Birinci yumurtanın ve Faik Usta’nın akıbeti bilinmiyor. Dükkânı bırakıp gitti diyorlar. Kimsenin de gerçekten merak ettiği de yok. Herkes rahat rahat yaşamaya devam ediyor o günden beri. Kimsenin kimseden gizlisi saklısı kalmadı. Yumurtaları fırlattıkları anda içlerinde oluşan rahatlama ve umursamazlık duygusu yeni bir yaşam biçiminin adı oldu artık. Her gün mermer bir yumurtayı taşır gibi taşıyorlar ceplerinde, çantalarında, yanlarında. Göremedikleri için rahatsız olmuyor ve atmaya da çalışmıyorlar.

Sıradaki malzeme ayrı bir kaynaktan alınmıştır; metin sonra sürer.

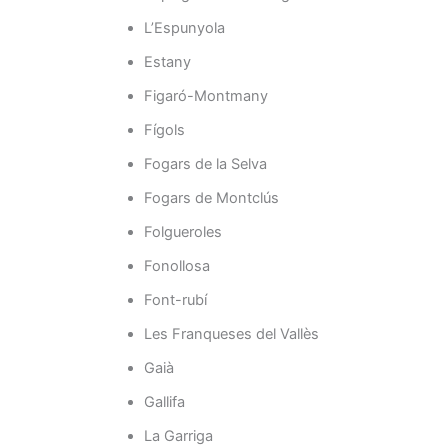
L’Espunyola
Estany
Figaró-Montmany
Fígols
Fogars de la Selva
Fogars de Montclús
Folgueroles
Fonollosa
Font-rubí
Les Franqueses del Vallès
Gaià
Gallifa
La Garriga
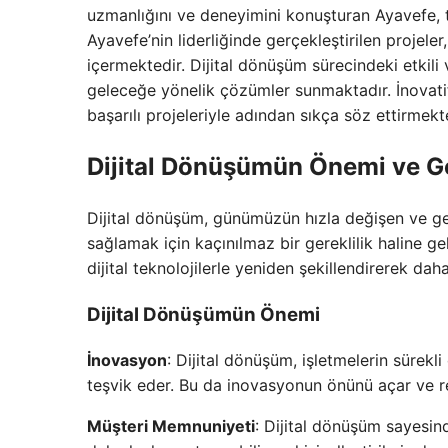
uzmanlığını ve deneyimini konuşturan Ayavefe, 
Ayavefe’nin liderliğinde gerçekleştirilen projeler
içermektedir. Dijital dönüşüm sürecindeki etkili 
geleceğe yönelik çözümler sunmaktadır. İnovatif
başarılı projeleriyle adından sıkça söz ettirmekt
Dijital Dönüşümün Önemi ve Get
Dijital dönüşüm, günümüzün hızla değişen ve geli
sağlamak için kaçınılmaz bir gereklilik haline gel
dijital teknolojilerle yeniden şekillendirerek daha
Dijital Dönüşümün Önemi
İnovasyon
: Dijital dönüşüm, işletmelerin sürekli 
teşvik eder. Bu da inovasyonun önünü açar ve re
Müşteri Memnuniyeti
: Dijital dönüşüm sayesind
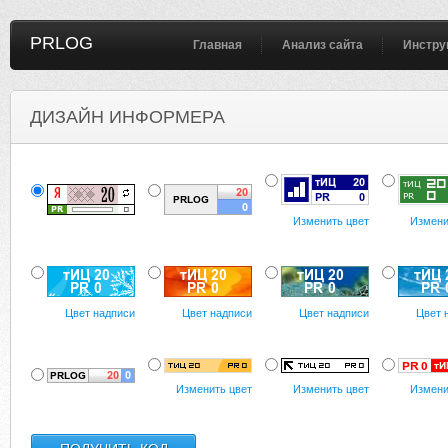
PRLOG
Главная
Анализ сайта
Инстру
ДИЗАЙН ИНФОРМЕРА
Изменить цвет
Измени
Цвет надписи
Цвет надписи
Цвет надписи
Цвет 
Изменить цвет
Изменить цвет
Измени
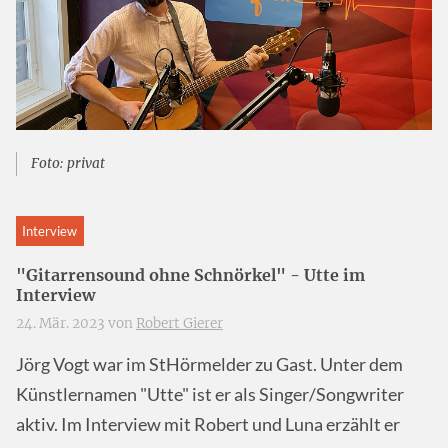
Foto: privat
Interview
"Gitarrensound ohne Schnörkel" - Utte im
Interview
24. Mär. 2023 von
Robert Gierer
Jörg Vogt war im StHörmelder zu Gast. Unter dem
Künstlernamen "Utte" ist er als Singer/Songwriter
aktiv. Im Interview mit Robert und Luna erzählt er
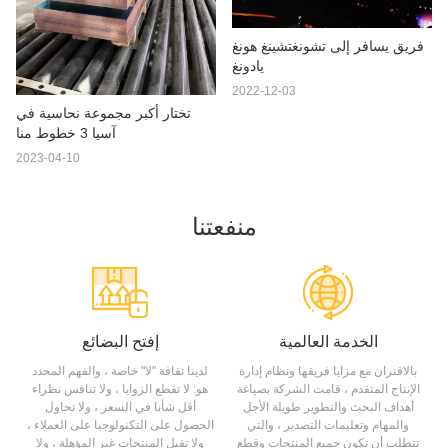
فريق يسافر إلى تشونغتشينغ هونغ
يادونغ
2022-12-03
تختار أكبر مجموعة نحاسية في
آسيا 3 خطوط منا
2023-04-10
منفعتنا
الخدمة العالمية
إفتح البضائع
بالاقتران مع مزايا فريقها ونظام إدارة
لدينا ثقافة "لا" خاصة ، والفهم المحدد
الإنتاج المتقدم ، قامت الشركة بصياغة
هو: لا تقطع الزوايا ، ولا تنافس نظراء
أهداف البحث والتطوير طويلة الأجل
أقل شأنا في السعر ، ولا تحاول
والمهام وتعليمات التصدير ، والتي
الحصول على التكنولوجيا على العملاء ،
تتطلب أن تكون جميع المنتجات وقطع
ولا تقبل المنتجات غير المؤهلة ، ولا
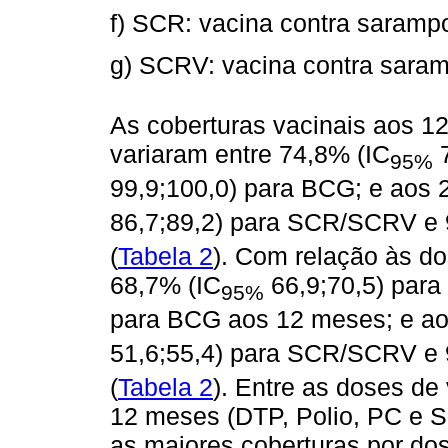
f) SCR: vacina contra saramp
g) SCRV: vacina contra saram
As coberturas vacinais aos 1
variaram entre 74,8% (IC
7
95%
99,9;100,0) para BCG; e aos 
86,7;89,2) para SCR/SCRV e 
(
Tabela 2
). Com relação às do
68,7% (IC
66,9;70,5) para
95%
para BCG aos 12 meses; e ao
51,6;55,4) para SCR/SCRV e 
(
Tabela 2
). Entre as doses de
12 meses (DTP, Polio, PC e 
as maiores coberturas por do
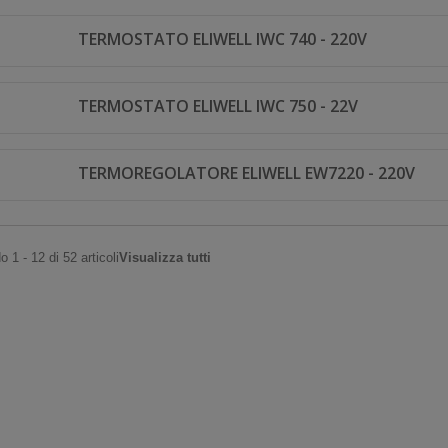
TERMOSTATO ELIWELL IWC 740 - 220V
TERMOSTATO ELIWELL IWC 750 - 22V
TERMOREGOLATORE ELIWELL EW7220 - 220V
 1 - 12 di 52 articoli
Visualizza tutti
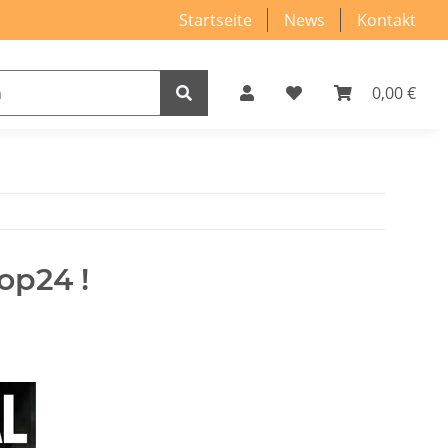
Startseite
News
Kontakt
0,00 €
op24 !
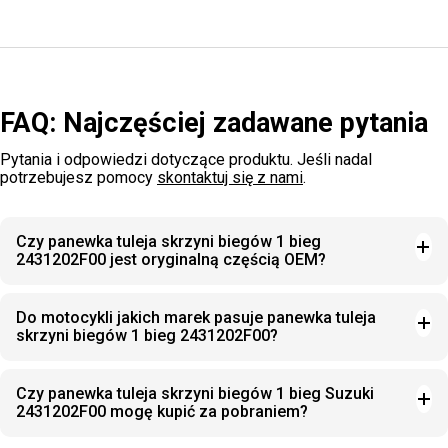
FAQ: Najczęściej zadawane pytania
Pytania i odpowiedzi dotyczące produktu. Jeśli nadal
potrzebujesz pomocy
skontaktuj się z nami
.
Czy panewka tuleja skrzyni biegów 1 bieg
2431202F00 jest oryginalną częścią OEM?
Do motocykli jakich marek pasuje panewka tuleja
skrzyni biegów 1 bieg 2431202F00?
Czy panewka tuleja skrzyni biegów 1 bieg Suzuki
2431202F00 mogę kupić za pobraniem?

Vitrinden çalınan yumurta hâlâ gelmedi. Belki çalan çaldığı için utanmıştır, belki kararmaya başladığında ne yapacağını şaşırmıştır. Belki de simsiyah olan mermer yumurtanın bu yeni hali daha çok hoşuna gitmiştir. Hoşuna gitmiş olsa dükkâna geri döner bedavadan binlerce siyah mermer yumurta alabilirdi. Belki ne olduğunu bilmemek daha iyidir.
Arada bir Faik Usta’nın dükkânından bir şangırtı duyuluyor hâlâ ve mahalleli anlıyor ki bir çocuk gençliğe ilk adımını atmıştır artık. Çünkü bu zamanda bembeyaz bir mermer yumurta, sadece çocuklarda bulunur.